Table 5 Developing treatment for SLE

Current and upcoming treatments for gout

Biotechnological therapies are being developed also for gout, mainly because of better understanding of the disease effector mechanisms. The current treatment is based on lowering uric acid levels and reducing the pain and inflammation during the acute arthritis attacks mostly by colchicine, NSAIDs, and steroids [121]. Gout is now considered as an adult autoinflammatory disease based on the involvement of the inflammasome and IL-1, which interacts with monosodium urate crystals. Anakinra, canakinumab and rilonacept target IL-1beta and have been developed mostly for pediatric forms of autoinflammation (Table 6). One small pilot study with anakinra showed that it might be effective in gout and it is well tolerated [122], but evidences are lacking. On the other hand, canakinumab has demonstrated promising results in acute gout arthritis trials in patients refractory or in which NSAIDs or steroids were contraindicated [123, 124]. It may hold promises in a niche of patients with uncontrolled disease and recurrent arthritis attacks. In one of the first clinical RCT, double-blind trials, canakinumab was given at different dosages, and compared with triamcinolone acetonide, the results showed that canakinumab 150 mg provides sustained pain relief in acute gout arthritis and reduces the risk of attacks recurrence [125, 126]. Rilonacept is a fusion protein designed to bind IL-1 before it interacts with the cell surface and initiates inflammation. A phase III trial showed significant reductions in acute gout arthritis when it was started associated with allopurinol [127]. The results of a Phase III safety trial have recently been published and show that rilonacept 160 mg sc weekly has a safe profile [128]. An additional new anti-IL-1 beta inhibitor is being investigated, but data are awaited [129].

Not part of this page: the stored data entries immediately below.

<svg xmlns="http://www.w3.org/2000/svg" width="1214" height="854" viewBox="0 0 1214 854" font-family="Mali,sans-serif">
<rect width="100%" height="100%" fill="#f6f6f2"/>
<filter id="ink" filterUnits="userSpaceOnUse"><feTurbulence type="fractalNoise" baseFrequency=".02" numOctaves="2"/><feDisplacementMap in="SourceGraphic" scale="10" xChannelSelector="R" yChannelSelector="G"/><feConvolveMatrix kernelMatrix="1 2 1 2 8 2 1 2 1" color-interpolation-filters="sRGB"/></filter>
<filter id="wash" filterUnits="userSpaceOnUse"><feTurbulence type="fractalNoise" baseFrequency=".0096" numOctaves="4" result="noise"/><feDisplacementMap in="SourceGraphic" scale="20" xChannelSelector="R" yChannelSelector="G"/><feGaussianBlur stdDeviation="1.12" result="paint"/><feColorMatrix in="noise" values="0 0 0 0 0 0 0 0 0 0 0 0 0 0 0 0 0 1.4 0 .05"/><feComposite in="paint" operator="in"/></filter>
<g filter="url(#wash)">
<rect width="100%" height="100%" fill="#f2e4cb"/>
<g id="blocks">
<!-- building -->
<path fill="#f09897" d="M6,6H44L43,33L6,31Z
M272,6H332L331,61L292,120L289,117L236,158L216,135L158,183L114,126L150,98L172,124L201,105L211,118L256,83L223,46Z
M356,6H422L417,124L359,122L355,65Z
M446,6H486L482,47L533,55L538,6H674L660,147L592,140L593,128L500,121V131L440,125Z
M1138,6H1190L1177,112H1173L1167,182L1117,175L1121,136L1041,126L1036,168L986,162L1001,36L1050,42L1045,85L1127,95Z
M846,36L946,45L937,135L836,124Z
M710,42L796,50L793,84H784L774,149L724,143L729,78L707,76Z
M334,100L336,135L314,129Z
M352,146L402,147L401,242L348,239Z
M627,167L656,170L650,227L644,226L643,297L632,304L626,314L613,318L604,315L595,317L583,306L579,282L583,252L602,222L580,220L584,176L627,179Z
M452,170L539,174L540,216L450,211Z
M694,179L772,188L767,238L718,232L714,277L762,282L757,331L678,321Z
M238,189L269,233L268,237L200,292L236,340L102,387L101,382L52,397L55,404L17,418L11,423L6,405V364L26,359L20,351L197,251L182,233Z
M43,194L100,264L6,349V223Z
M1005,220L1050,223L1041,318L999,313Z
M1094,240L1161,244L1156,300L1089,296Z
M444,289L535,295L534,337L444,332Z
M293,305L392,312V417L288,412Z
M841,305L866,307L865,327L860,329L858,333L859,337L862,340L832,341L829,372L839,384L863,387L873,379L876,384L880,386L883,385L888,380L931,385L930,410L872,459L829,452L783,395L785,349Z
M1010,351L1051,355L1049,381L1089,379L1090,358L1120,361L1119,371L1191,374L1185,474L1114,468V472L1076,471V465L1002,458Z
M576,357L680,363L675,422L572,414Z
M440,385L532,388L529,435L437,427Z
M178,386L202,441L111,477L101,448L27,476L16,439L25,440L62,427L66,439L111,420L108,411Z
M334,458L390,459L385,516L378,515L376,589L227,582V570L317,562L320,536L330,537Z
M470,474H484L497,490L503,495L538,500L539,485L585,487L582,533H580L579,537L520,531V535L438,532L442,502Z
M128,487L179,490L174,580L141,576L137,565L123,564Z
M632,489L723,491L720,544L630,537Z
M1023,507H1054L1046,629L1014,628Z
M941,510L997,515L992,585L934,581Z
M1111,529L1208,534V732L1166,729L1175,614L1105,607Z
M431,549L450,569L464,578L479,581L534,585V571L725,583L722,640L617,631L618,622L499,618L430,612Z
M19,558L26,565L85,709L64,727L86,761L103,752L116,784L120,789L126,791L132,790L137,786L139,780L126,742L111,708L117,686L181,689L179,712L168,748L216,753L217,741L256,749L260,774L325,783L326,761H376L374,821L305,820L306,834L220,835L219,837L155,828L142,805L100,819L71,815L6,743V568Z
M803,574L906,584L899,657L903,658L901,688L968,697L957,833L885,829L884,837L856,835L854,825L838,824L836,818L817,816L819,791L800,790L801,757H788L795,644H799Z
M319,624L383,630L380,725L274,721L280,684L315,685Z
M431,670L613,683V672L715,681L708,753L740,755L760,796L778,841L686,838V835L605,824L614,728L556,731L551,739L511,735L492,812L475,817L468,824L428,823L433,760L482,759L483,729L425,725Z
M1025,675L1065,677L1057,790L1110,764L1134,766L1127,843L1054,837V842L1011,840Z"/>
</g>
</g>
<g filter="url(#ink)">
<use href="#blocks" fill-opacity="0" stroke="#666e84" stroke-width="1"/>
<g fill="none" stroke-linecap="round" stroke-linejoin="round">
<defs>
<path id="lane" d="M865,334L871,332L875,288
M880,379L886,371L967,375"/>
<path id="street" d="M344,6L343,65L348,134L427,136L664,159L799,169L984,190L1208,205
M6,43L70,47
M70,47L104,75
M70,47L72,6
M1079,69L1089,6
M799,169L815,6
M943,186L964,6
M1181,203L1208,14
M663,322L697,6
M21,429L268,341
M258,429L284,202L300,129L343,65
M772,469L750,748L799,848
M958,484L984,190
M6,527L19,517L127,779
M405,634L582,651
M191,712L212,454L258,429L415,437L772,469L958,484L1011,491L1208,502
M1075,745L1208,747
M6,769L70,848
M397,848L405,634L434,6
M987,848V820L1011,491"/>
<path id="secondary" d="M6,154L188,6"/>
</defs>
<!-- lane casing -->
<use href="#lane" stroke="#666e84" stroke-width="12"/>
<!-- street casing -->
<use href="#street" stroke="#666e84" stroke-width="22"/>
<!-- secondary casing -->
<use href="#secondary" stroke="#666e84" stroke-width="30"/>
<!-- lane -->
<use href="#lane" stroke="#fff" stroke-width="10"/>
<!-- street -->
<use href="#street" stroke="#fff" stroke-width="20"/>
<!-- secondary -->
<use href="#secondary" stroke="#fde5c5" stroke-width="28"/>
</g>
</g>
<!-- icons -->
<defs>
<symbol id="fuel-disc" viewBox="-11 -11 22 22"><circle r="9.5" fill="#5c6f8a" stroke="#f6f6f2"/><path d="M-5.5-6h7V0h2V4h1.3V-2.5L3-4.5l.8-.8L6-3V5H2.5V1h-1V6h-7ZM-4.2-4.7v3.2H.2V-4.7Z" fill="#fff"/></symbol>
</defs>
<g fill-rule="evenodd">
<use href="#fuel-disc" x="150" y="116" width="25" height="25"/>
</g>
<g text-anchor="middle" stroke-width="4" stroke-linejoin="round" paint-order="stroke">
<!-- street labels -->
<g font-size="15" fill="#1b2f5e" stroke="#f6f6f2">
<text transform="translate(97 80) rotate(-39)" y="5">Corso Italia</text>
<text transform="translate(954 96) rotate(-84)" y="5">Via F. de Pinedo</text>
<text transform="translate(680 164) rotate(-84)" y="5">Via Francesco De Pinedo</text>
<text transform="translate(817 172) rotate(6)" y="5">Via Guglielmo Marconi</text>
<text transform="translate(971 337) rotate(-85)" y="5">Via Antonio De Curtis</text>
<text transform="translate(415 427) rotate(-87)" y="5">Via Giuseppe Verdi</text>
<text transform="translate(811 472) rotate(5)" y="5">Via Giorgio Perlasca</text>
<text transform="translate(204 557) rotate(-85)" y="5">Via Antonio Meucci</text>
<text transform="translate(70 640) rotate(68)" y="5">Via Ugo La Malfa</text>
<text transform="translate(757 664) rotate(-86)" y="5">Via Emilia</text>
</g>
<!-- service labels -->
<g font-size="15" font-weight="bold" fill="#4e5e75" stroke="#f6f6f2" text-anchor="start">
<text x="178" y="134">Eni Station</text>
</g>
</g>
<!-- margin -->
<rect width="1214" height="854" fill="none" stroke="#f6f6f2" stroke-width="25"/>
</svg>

Table 6 Developing treatment for gout

Final thoughts on an exciting scenario

A large number of new therapies are being investigated in different inflammatory rheumatologic diseases. In some cases, molecules are being tested across indications, while in some others new pathways are being addressed and appear to be specific to each condition (as for IL-12/IL-23/IL-17 in PsA, IL-1beta in gout). While safety issues remain a concern, we are particularly eager to identify which molecules will allow a sustainable and effective treatment of these conditions with their growing social costs. Finally, we are convinced that, as illustrated for the JAK inhibitors, a better understanding of the disease pathogenesis is a necessary step to develop new effective and safety treatments.